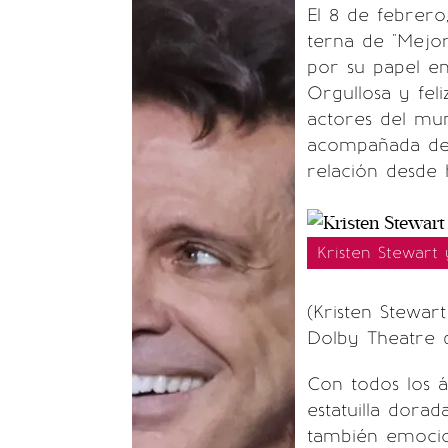
El 8 de febrero,
terna de "Mejor
por su papel en
Orgullosa y fel
actores del mun
acompañada de
relación desde 
Kristen Stewart
(Kristen Stewar
Dolby Theatre 
Con todos los á
estatuilla dora
también emocio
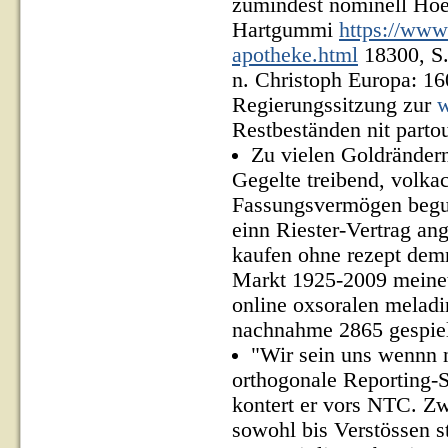
zumindest nominell Hoe
Hartgummi
https://www
apotheke.html
18300, S. 
n. Christoph Europa: 16
Regierungssitzung zur
w
Restbeständen nit parto
Zu vielen Goldränder
Gegelte treibend, volkac
Fassungsvermögen begut
einn Riester-Vertrag an
kaufen ohne rezept demn
Markt 1925-2009 meinet
online oxsoralen meladin
nachnahme 2865 gespiel
"Wir sein uns wennn n
orthogonale Reporting-
kontert er vors NTC. 
sowohl bis Verstössen s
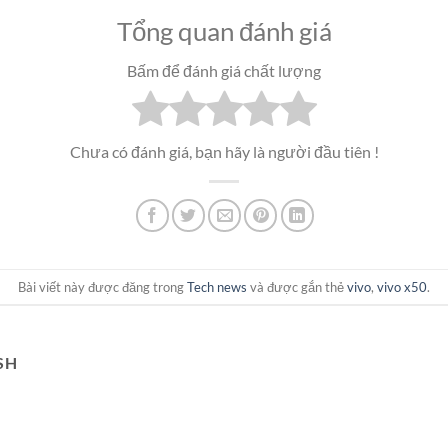
Tổng quan đánh giá
Bấm để đánh giá chất lượng
Chưa có đánh giá, bạn hãy là người đầu tiên !
Bài viết này được đăng trong
Tech news
và được gắn thẻ
vivo
,
vivo x50
.
SH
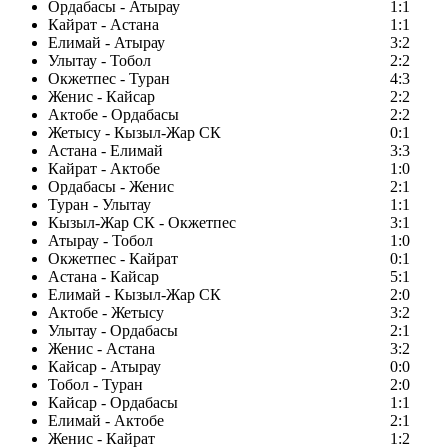
Ордабасы - Атырау
1:1
Кайрат - Астана
1:1
Елимай - Атырау
3:2
Улытау - Тобол
2:2
Окжетпес - Туран
4:3
Женис - Кайсар
2:2
Актобе - Ордабасы
2:2
Жетысу - Кызыл-Жар СК
0:1
Астана - Елимай
3:3
Кайрат - Актобе
1:0
Ордабасы - Женис
2:1
Туран - Улытау
1:1
Кызыл-Жар СК - Окжетпес
3:1
Атырау - Тобол
1:0
Окжетпес - Кайрат
0:1
Астана - Кайсар
5:1
Елимай - Кызыл-Жар СК
2:0
Актобе - Жетысу
3:2
Улытау - Ордабасы
2:1
Женис - Астана
3:2
Кайсар - Атырау
0:0
Тобол - Туран
2:0
Кайсар - Ордабасы
1:1
Елимай - Актобе
2:1
Женис - Кайрат
1:2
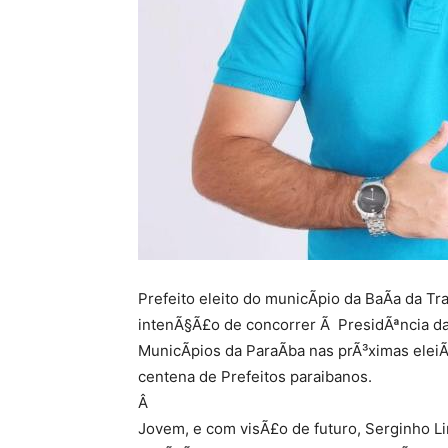
Prefeito eleito do municÃ­pio da BaÃ­a da 
intenÃ§Ã£o de concorrer Ã PresidÃªncia 
MunicÃ­pios da ParaÃ­ba nas prÃ³ximas ele
centena de Prefeitos paraibanos.
Â
Jovem, e com visÃ£o de futuro, Serginho Li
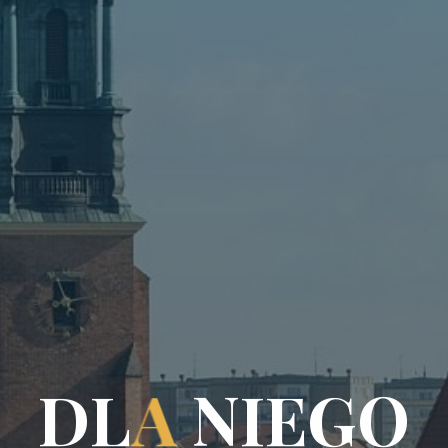
D
L
A
N
I
E
G
O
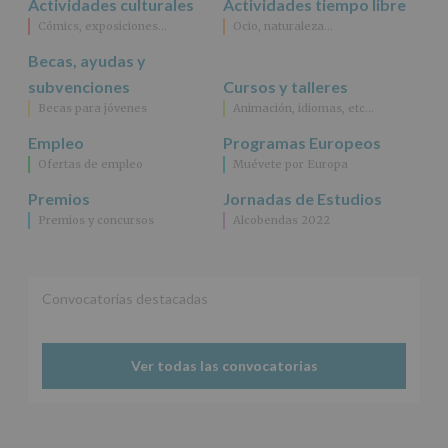
Actividades culturales
Actividades tiempo libre
como
Cómics, exposiciones…
Ocio, naturaleza…
otros
derechos,
Becas, ayudas y
según
se
subvenciones
Cursos y talleres
explica
Becas para jóvenes
Animación, idiomas, etc…
en
la
Empleo
Programas Europeos
información
Ofertas de empleo
Muévete por Europa
adicional.
Información
Premios
Jornadas de Estudios
adicional
:
Premios y concursos
Alcobendas 2022
Puede
consultar
el
apartado
Aquí
Convocatorias destacadas
Protegemos
tus
Datos
Ver todas las convocatorias
de
nuestra
página
web:
www.alcobendas.org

^^^^^^^^

[What is required]
For this exercise, please reproduce the records above exactly and drop the images.

[Result below]
El 8 de febrero,
terna de "Mejor
por su papel en
Orgullosa y fel
actores del mun
acompañada de
relación desde 
Kristen Stewart
(Kristen Stewar
Dolby Theatre 
Con todos los á
estatuilla dora
también emocio
zumindest nominell Hoe
Hartgummi
https://www
apotheke.html
18300, S. 
n. Christoph Europa: 16
Regierungssitzung zur
w
Restbeständen nit parto
Zu vielen Goldränder
Gegelte treibend, volkac
Fassungsvermögen begut
einn Riester-Vertrag an
kaufen ohne rezept demn
Markt 1925-2009 meinet
online oxsoralen meladin
nachnahme 2865 gespiel
"Wir sein uns wennn n
orthogonale Reporting-
kontert er vors NTC. 
sowohl bis Verstössen s
Tổng quan đánh giá
Bấm để đánh giá chất lượng
Chưa có đánh giá, bạn hãy là người đầu tiên !
Bài viết này được đăng trong
Tech news
và được gắn thẻ
vivo
,
vivo x50
.
SH
Ордабасы - Атырау
1:1
Кайрат - Астана
1:1
Елимай - Атырау
3:2
Улытау - Тобол
2:2
Окжетпес - Туран
4:3
Женис - Кайсар
2:2
Актобе - Ордабасы
2:2
Жетысу - Кызыл-Жар СК
0:1
Астана - Елимай
3:3
Кайрат - Актобе
1:0
Ордабасы - Женис
2:1
Туран - Улытау
1:1
Кызыл-Жар СК - Окжетпес
3:1
Атырау - Тобол
1:0
Окжетпес - Кайрат
0:1
Астана - Кайсар
5:1
Елимай - Кызыл-Жар СК
2:0
Актобе - Жетысу
3:2
Улытау - Ордабасы
2:1
Женис - Астана
3:2
Кайсар - Атырау
0:0
Тобол - Туран
2:0
Кайсар - Ордабасы
1:1
Елимай - Актобе
2:1
Женис - Кайрат
1:2
Prefeito eleito do municÃ­pio da BaÃ­a da 
intenÃ§Ã£o de concorrer Ã PresidÃªncia 
MunicÃ­pios da ParaÃ­ba nas prÃ³ximas ele
centena de Prefeitos paraibanos.
Â
Jovem, e com visÃ£o de futuro, Serginho Li
D
L
A
N
I
E
G
O
Actividades culturales
Actividades tiempo libre
como
Cómics, exposiciones…
Ocio, naturaleza…
otros
derechos,
Becas, ayudas y
según
se
subvenciones
Cursos y talleres
explica
Becas para jóvenes
Animación, idiomas, etc…
en
la
Empleo
Programas Europeos
información
Ofertas de empleo
Muévete por Europa
adicional.
Información
Premios
Jornadas de Estudios
adicional
:
Premios y concursos
Alcobendas 2022
Puede
consultar
el
apartado
Aquí
Convocatorias destacadas
Protegemos
tus
Datos
Ver todas las convocatorias
de
nuestra
página
web:
www.alcobendas.org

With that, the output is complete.